It’s one of those headlines where I had to do a double take to make sure I’d read it correctly: “Mouser and Intel Announce Global Distribution Agreement.” Mouser Electronics is catalog distributor and as a rule catalogs ship product anywhere in the world. I figured Mouser has been selling Intel globally for decades.
But then I realized we were talking about distribution. Franchise agreements are one of those complex things you really need to have spelled out. Franchises historically have been awarded on a regional basis to prevent suppliers from being over-distributed in a market. Here’s why: If multiple distributors are vying for the attention of the same customer, one of them might be tempted to cut price as an incentive to win that business. This hurts the supplier and the competing distributors. So suppliers limit their number of distributors by allowing some to sell parts in the Americas; others in the EU; and yet others in Asia-Pacific.
At the same time, a little competition is good: distributors try to differentiate themselves on the basis of service rather than price; or a customer might prefer a specialty distributor over a broadline. So suppliers franchise a number of partners in various regions.
Regional franchises also reflect the way business is conducted. Most global companies still have separate profit and loss (P&L) centers for the Americas, the EU, and Asia-Pacific. And in electronics, components are priced differently among regions. If they weren’t, suppliers would never attract new customers in Asia-Pacific because prices there have traditionally been lower than in the Americas. So suppliers establish a lower Asia-Pac price.

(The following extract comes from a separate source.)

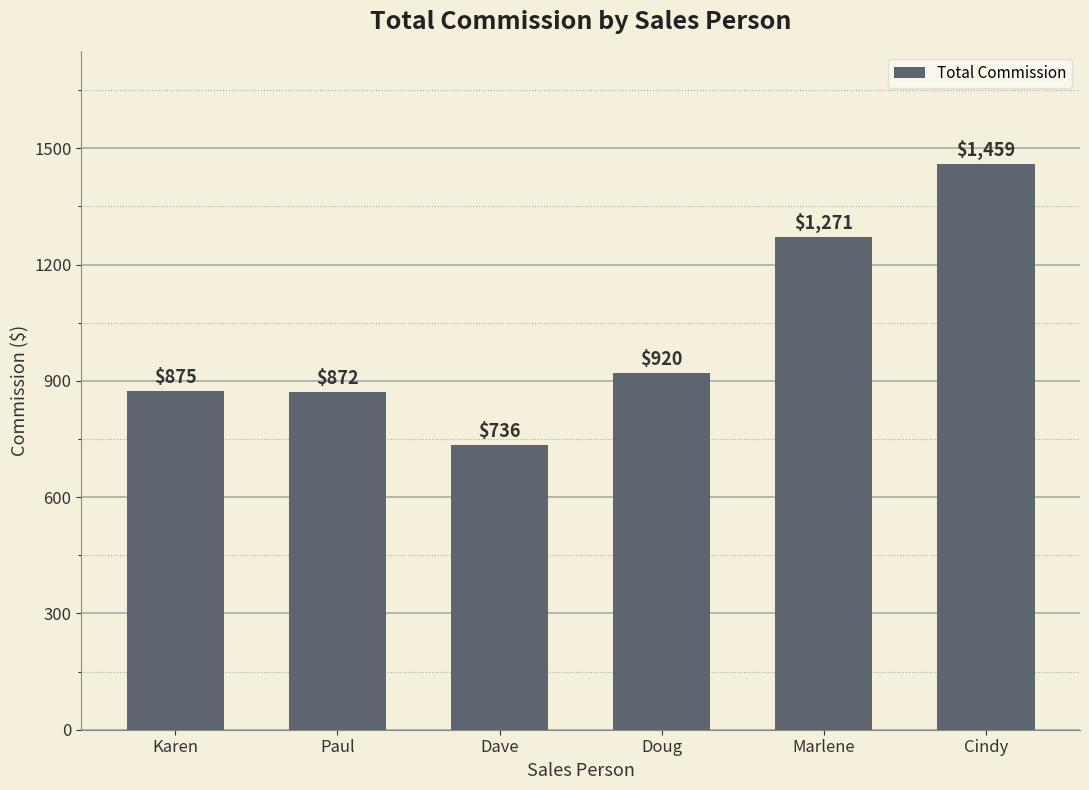

Rank the categories by value from highest to lowest.

Cindy, Marlene, Doug, Karen, Paul, Dave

The problem is, global customers want a global supply chain. Under a regional structure, a company that buys an Intel part in North America from Distributor A may not be able to get the same part in Asia from the same distributor. It could buy Intel from Distributor B, but now the customer’s dealing with two, instead of one, distributors. This often adds cost and complexity for the customer.
So suppliers have increasingly been awarding global franchises. This enables distributors to service customers from design through production all over the world. These agreements were rare a decade ago, but have become more common as suppliers recognize customers want to source the same components in China as they do in the US.
So I incorrectly figured Mouser had a global franchise. Intel very likely gave Mouser the OK to sell its products anywhere in the world on a case-by-case basis—suppliers frequently do that. But now it’s official.
Global franchises are not without their problems. To work perfectly, a global franchise would also price components the same no matter what region they are sourced from. The industry is still far from that, although some suppliers have developed global pricing arrangements.
Global customers buying through distribution may have an easier time if their key lines are franchised globally. If they’re not, chances are distributors will work through the issue anyway. But that’s one more layer of complexity in an already complicated supply chain.